*EXTRAIT CITÉ*.
------------------------------------------------------------------------

Si un rapport de ce type s’en prenait à une puissance occidentale, il serait à juste titre qualifié de franchement conspirationniste. Selon les auteurs du rapport, l’enseignement du mandarin n’aide pas du tout les Britanniques à « comprendre » la Chine, car il s’agirait, bien entendu, d’une approbation implicite de la maltraitance que la Chine est supposée infliger à ses minorités et de son occupation « coloniale » du Tibet, du Xinjiang et de Hong-Kong, etc.

Pour sa part, en 2020, le Département d’État avait qualifié les IC de simples outils de « l’appareil d’influence et de propagande mondiale du Parti communiste chinois ».

Sur le terrain, financées par l’ONG américaine Freedom House et la National Endowment for Democracy (NED), les troupes de choc du Falun Gong, incités par leurs propres organes de presse tels que The Epoch Times et la chaîne de télévision New Tang Dynasty (NTS), organisent de plus en plus de manifestations pour demander la fermeture des IC.

Ils envoient également des lettres aux élus pour exiger l’arrêt de tout financement public. La Norvège et la Suède ont déjà interdit les IC et en Belgique, le président de l’IC a été expulsé. En Allemagne, la pression monte et aux États-Unis, après des années de « China-bashing » (dénigrement systématique de la Chine) de la part de Donald Trump et de son conseiller Steve Bannon, plus de la moitié des 110 instituts du pays ont été fermés. Le mouvement a été accéléré par une décision du Sénat américain de limiter le financement public des universités qui accueillent un Institut Confucius.

En France

Chez nous, où 17 instituts travaillaient dans une certaine sérénité, une poignée d’adeptes du Falun Gong, soutenus notamment par la sinologue Marie Holzman, a manifesté à Paris le 21 octobre pour demander la fermeture des IC.

Historiquement, en France, la secte sino-américaine Falun Gong a toujours pu compter sur le soutien du parti des Verts. D’après le site ClearHarmony, en 2002, lors d’une manifestation en défense du Falun Gong, « Jean-Marc Brûlé, président de la commission Asie du parti des Verts, représentant M. Noël Mamère, président de ce parti et candidat présidentiel, Mme Dominique Voynet, secrétaire du parti des Verts et ancien ministre de l’Environnement, et tous les membres de ce parti, est venu rejoindre les pratiquants de Falun Dafa devant l’ambassade de Chine et a exprimé le soutien ferme et total du parti des Verts au Falun Gong ».

André Gattolin

André Gattolin.

------------------------------------------------------------------------

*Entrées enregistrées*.
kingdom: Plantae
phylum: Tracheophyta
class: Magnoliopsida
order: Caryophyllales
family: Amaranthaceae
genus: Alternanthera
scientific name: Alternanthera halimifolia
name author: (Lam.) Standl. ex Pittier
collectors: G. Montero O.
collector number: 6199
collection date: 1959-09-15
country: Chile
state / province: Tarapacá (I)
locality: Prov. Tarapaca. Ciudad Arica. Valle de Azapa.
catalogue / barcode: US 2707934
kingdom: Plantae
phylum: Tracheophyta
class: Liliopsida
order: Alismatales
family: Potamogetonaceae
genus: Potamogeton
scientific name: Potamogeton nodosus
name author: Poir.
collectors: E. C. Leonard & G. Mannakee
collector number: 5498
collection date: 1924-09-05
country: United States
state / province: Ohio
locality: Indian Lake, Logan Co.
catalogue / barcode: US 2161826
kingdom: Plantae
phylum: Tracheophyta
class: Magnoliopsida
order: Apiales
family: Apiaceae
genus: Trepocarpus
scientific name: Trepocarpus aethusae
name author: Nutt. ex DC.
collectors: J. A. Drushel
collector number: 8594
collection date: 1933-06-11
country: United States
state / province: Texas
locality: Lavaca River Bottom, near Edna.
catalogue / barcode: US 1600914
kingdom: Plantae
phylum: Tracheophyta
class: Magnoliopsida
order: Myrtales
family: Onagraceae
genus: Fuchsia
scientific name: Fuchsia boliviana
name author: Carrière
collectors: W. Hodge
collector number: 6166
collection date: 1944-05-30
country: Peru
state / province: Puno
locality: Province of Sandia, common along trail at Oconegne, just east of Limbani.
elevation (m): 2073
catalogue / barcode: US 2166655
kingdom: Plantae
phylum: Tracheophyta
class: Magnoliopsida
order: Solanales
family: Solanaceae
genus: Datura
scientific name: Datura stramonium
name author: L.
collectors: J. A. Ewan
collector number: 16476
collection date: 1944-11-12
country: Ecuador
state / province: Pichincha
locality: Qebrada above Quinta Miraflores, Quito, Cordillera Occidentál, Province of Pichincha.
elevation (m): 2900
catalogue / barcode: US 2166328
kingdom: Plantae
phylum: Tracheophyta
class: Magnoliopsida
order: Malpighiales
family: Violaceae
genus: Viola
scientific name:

------------------------------------------------------------------------

*CONSIGNE*. Recopiez fidèlement le passage de l'extrait sur les Instituts Confucius qui commence aux mots « Chez nous, où » et s'achève après les mots « octobre pour demander la fermeture des IC. ».

*CORRIGÉ*.
Chez nous, où 17 instituts travaillaient dans une certaine sérénité, une poignée d’adeptes du Falun Gong, soutenus notamment par la sinologue Marie Holzman, a manifesté à Paris le 21 octobre pour demander la fermeture des IC.